The full-page ad in the Guardian newspaper accused Corbyn of “allowing anti-Semitism to grow in our party and presiding over the most shaming period in Labour’s history,” and said he “failed the test of leadership.”

On Saturday, Hilary Armstrong responded to her expulsion saying, “this sadly shows how far the party has departed from its roots. I’m not going to shy away from demanding that the party leadership take real and decisive action to rid anti-Semitism from the Labour party,” the Guardian reported.

Last week, Labour lawmaker Baroness Dianne Hayter was stripped of her role in the party after she compared Corbyn’s handling of the anti-Semitism crisis to Hitler’s “bunker mentality” in the final days of the Nazi regime.

A party spokesperson quoted by UK media outlets said Hayter was fired from her post as shadow Brexit minister “for her deeply offensive remarks about Jeremy Corbyn and his office.”

Baroness Hayter addresses the House of Lords during a debate on the European Union Withdrawal Bill at the UK Parliament on April 4, 2019. (screen capture: YouTube)

“To compare the Labour leader and Labour Party staff working to elect a Labour government to the Nazi regime is truly contemptible, and grossly insensitive to Jewish staff in particular,” he said.

Last week more than 200 current and former Labour staffers sent Corbyn a letter demanding he address the ongoing problem with anti-Semitism or step aside.

“The party’s response has been to smear Jewish victims, and former staff, accusing them of acting in bad faith,” they wrote. “The way the Party has threatened and denigrated these whistleblowers is appalling, hypocritical and a total betrayal of Labour’s core values.”

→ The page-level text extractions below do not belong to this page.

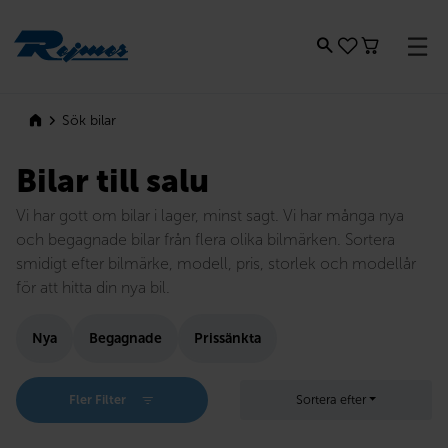
Rejmes
Sök bilar
Bilar till salu
Vi har gott om bilar i lager, minst sagt. Vi har många nya
och begagnade bilar från flera olika bilmärken. Sortera
smidigt efter bilmärke, modell, pris, storlek och modellår
för att hitta din nya bil.
Nya
Begagnade
Prissänkta
Fler Filter
Sortera efter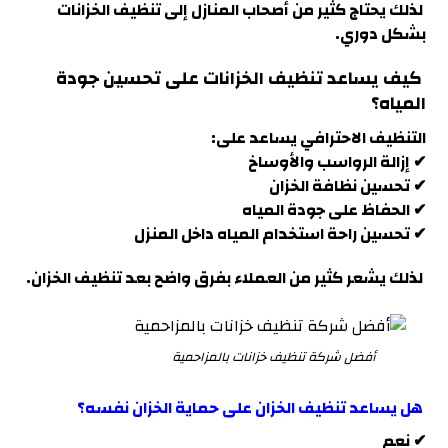
لذلك يحتاج كثير من أصحاب المنازل إلى تنظيف الخزانات
بشكل دوري.
كيف يساعد تنظيف الخزانات على تحسين جودة
المياه؟
التنظيف الاحترافي يساعد على:
✔ إزالة الرواسب والأوساخ
✔ تحسين نظافة الخزان
✔ الحفاظ على جودة المياه
✔ تحسين راحة استخدام المياه داخل المنزل
لذلك يشعر كثير من العملاء بفرق واضح بعد تنظيف الخزان
.
أفضل شركة تنظيف خزانات بالمزاحمية
هل يساعد تنظيف الخزان على حماية الخزان نفسه؟
✔ نعم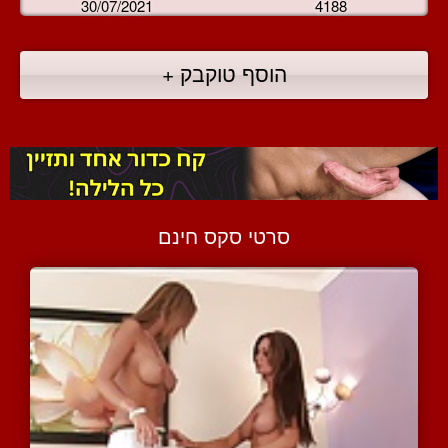
30/07/2021
4188
הוסף טוקבק +
סרטי סקס חינם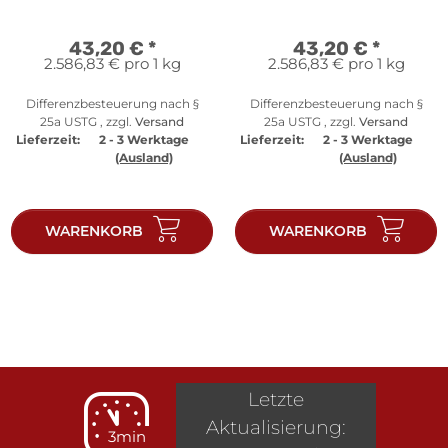
43,20 €
*
43,20 €
*
2.586,83 € pro 1 kg
2.586,83 € pro 1 kg
Differenzbesteuerung nach §
Differenzbesteuerung nach §
25a USTG , zzgl.
Versand
25a USTG , zzgl.
Versand
Lieferzeit:
2 - 3 Werktage
Lieferzeit:
2 - 3 Werktage
(Ausland)
(Ausland)
WARENKORB
WARENKORB
Letzte
Aktualisierung:
3min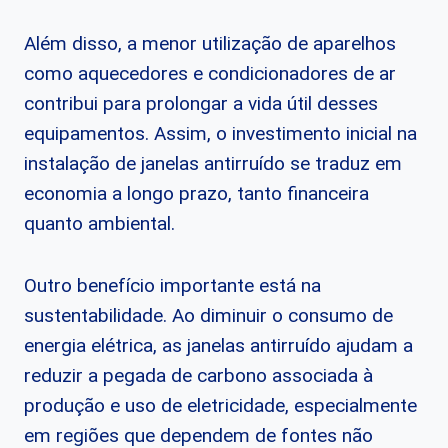
Além disso, a menor utilização de aparelhos
como aquecedores e condicionadores de ar
contribui para prolongar a vida útil desses
equipamentos. Assim, o investimento inicial na
instalação de janelas antirruído se traduz em
economia a longo prazo, tanto financeira
quanto ambiental.
Outro benefício importante está na
sustentabilidade. Ao diminuir o consumo de
energia elétrica, as janelas antirruído ajudam a
reduzir a pegada de carbono associada à
produção e uso de eletricidade, especialmente
em regiões que dependem de fontes não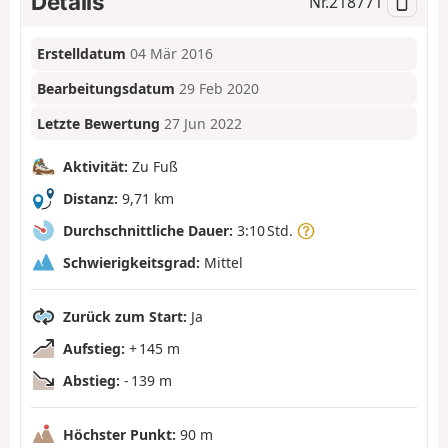
Details
Nr.
218771
Erstelldatum
04 Mär 2016
Bearbeitungsdatum
29 Feb 2020
Letzte Bewertung
27 Jun 2022
Aktivität:
Zu Fuß
Distanz:
9,71 km
Durchschnittliche Dauer:
3:10 Std.
Schwierigkeitsgrad:
Mittel
Zurück zum Start:
Ja
Aufstieg:
+ 145 m
Abstieg:
- 139 m
Höchster Punkt:
90 m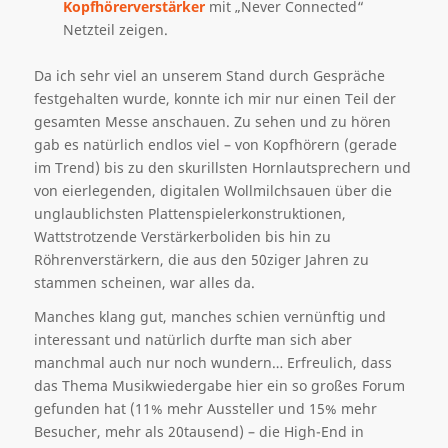
Kopfhörerverstärker
mit „Never Connected“
Netzteil zeigen.
Da ich sehr viel an unserem Stand durch Gespräche
festgehalten wurde, konnte ich mir nur einen Teil der
gesamten Messe anschauen. Zu sehen und zu hören
gab es natürlich endlos viel – von Kopfhörern (gerade
im Trend) bis zu den skurillsten Hornlautsprechern und
von eierlegenden, digitalen Wollmilchsauen über die
unglaublichsten Plattenspielerkonstruktionen,
Wattstrotzende Verstärkerboliden bis hin zu
Röhrenverstärkern, die aus den 50ziger Jahren zu
stammen scheinen, war alles da.
Manches klang gut, manches schien vernünftig und
interessant und natürlich durfte man sich aber
manchmal auch nur noch wundern… Erfreulich, dass
das Thema Musikwiedergabe hier ein so großes Forum
gefunden hat (11% mehr Aussteller und 15% mehr
Besucher, mehr als 20tausend) – die High-End in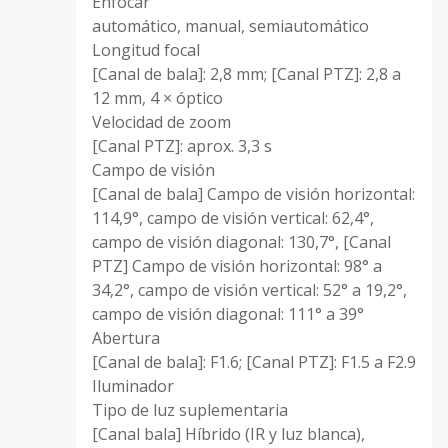
Enfocar
automático, manual, semiautomático
Longitud focal
[Canal de bala]: 2,8 mm; [Canal PTZ]: 2,8 a
12 mm, 4 × óptico
Velocidad de zoom
[Canal PTZ]: aprox. 3,3 s
Campo de visión
[Canal de bala] Campo de visión horizontal:
114,9°, campo de visión vertical: 62,4°,
campo de visión diagonal: 130,7°, [Canal
PTZ] Campo de visión horizontal: 98° a
34,2°, campo de visión vertical: 52° a 19,2°,
campo de visión diagonal: 111° a 39°
Abertura
[Canal de bala]: F1.6; [Canal PTZ]: F1.5 a F2.9
Iluminador
Tipo de luz suplementaria
[Canal bala] Híbrido (IR y luz blanca),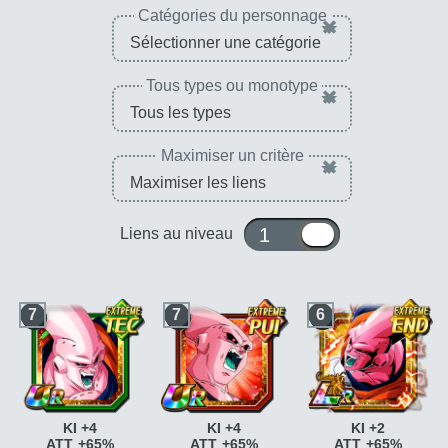
Catégories du personnage
×
Tous types ou monotype
×
Maximiser un critère
×
1 ou 10
Liens au niveau
7
7
6
KI +4
KI +4
KI +2
ATT +65%
ATT +65%
ATT +65%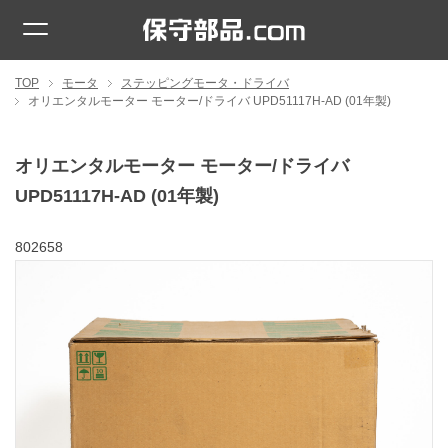
TOP
モータ
ステッピングモータ・ドライバ
オリエンタルモーター モーター/ドライバ UPD51117H-AD (01年製)
オリエンタルモーター モーター/ドライバ
UPD51117H-AD (01年製)
802658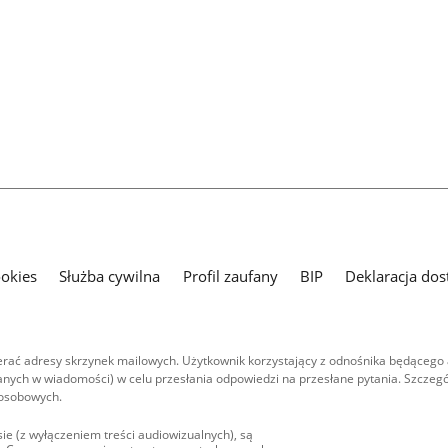
ookies
Służba cywilna
Profil zaufany
BIP
Deklaracja dos
ać adresy skrzynek mailowych. Użytkownik korzystający z odnośnika będącego 
nych w wiadomości) w celu przesłania odpowiedzi na przesłane pytania. Szczegó
 osobowych.
ie (z wyłączeniem treści audiowizualnych), są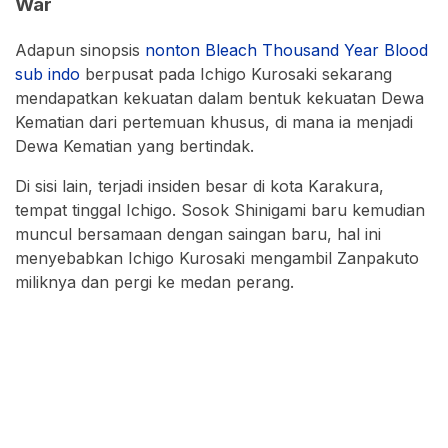
War
Adapun sinopsis
nonton Bleach Thousand Year Blood
sub indo
berpusat pada Ichigo Kurosaki sekarang
mendapatkan kekuatan dalam bentuk kekuatan Dewa
Kematian dari pertemuan khusus, di mana ia menjadi
Dewa Kematian yang bertindak.
Di sisi lain, terjadi insiden besar di kota Karakura,
tempat tinggal Ichigo. Sosok Shinigami baru kemudian
muncul bersamaan dengan saingan baru, hal ini
menyebabkan Ichigo Kurosaki mengambil Zanpakuto
miliknya dan pergi ke medan perang.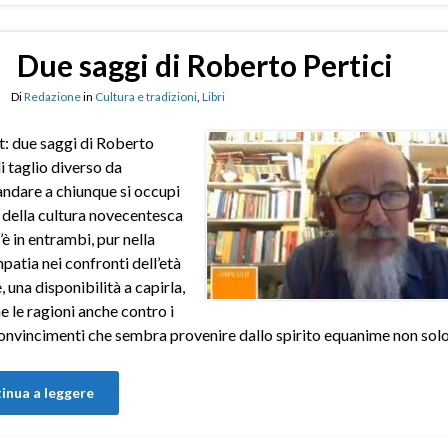
Due saggi di Roberto Pertici
Di
Redazione
in
Cultura e tradizioni
,
Libri
: due saggi di Roberto
di taglio diverso da
dare a chiunque si occupi
a della cultura novecentesca
c’è in entrambi, pur nella
patia nei confronti dell’età
 una disponibilità a capirla,
e le ragioni anche contro i
onvincimenti che sembra provenire dallo spirito equanime non sol
inua a leggere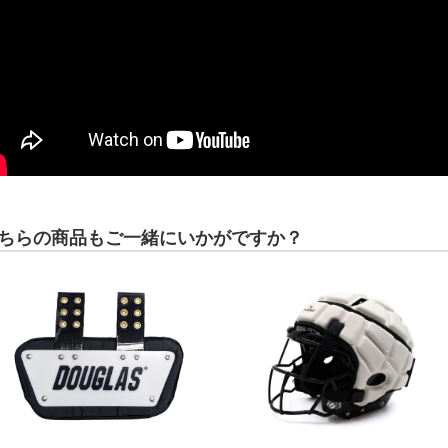
ちらの商品もご一緒にいかがですか？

The letter said the crisis was of Corbyn’s making and that anti-Semitism had become institutionalized in the party and is now “worse than ever.”

Members of the Jewish community hold a protest against Britain’s opposition Labour Party leader Jeremy Corbyn and anti-Semitism in the Labour party, outside the British Houses of Parliament in central London on March 26, 2018. (AFP/Tolga Akmen)

Corbyn came under renewed pressure over anti-Semitism after a string of former officials spoke out in a BBC documentary about the party’s failure to tackle discrimination.

The former officials, including the main opposition’s former general secretary Iain McNicol, broke non-disclosure agreements to allege that members of Corbyn’s inner circle had interfered with investigations into anti-Semitism in the left-wing party.

Corbyn and the party have pushed back against the accusations made on BBC’s “Panorama,” saying the documentary contained “deliberate and malicious representation” and that the whistleblowers had “personal and political axes to grind.”

Both he and Labour have repeatedly said they are committed to rooting anti-Semitism out of the party.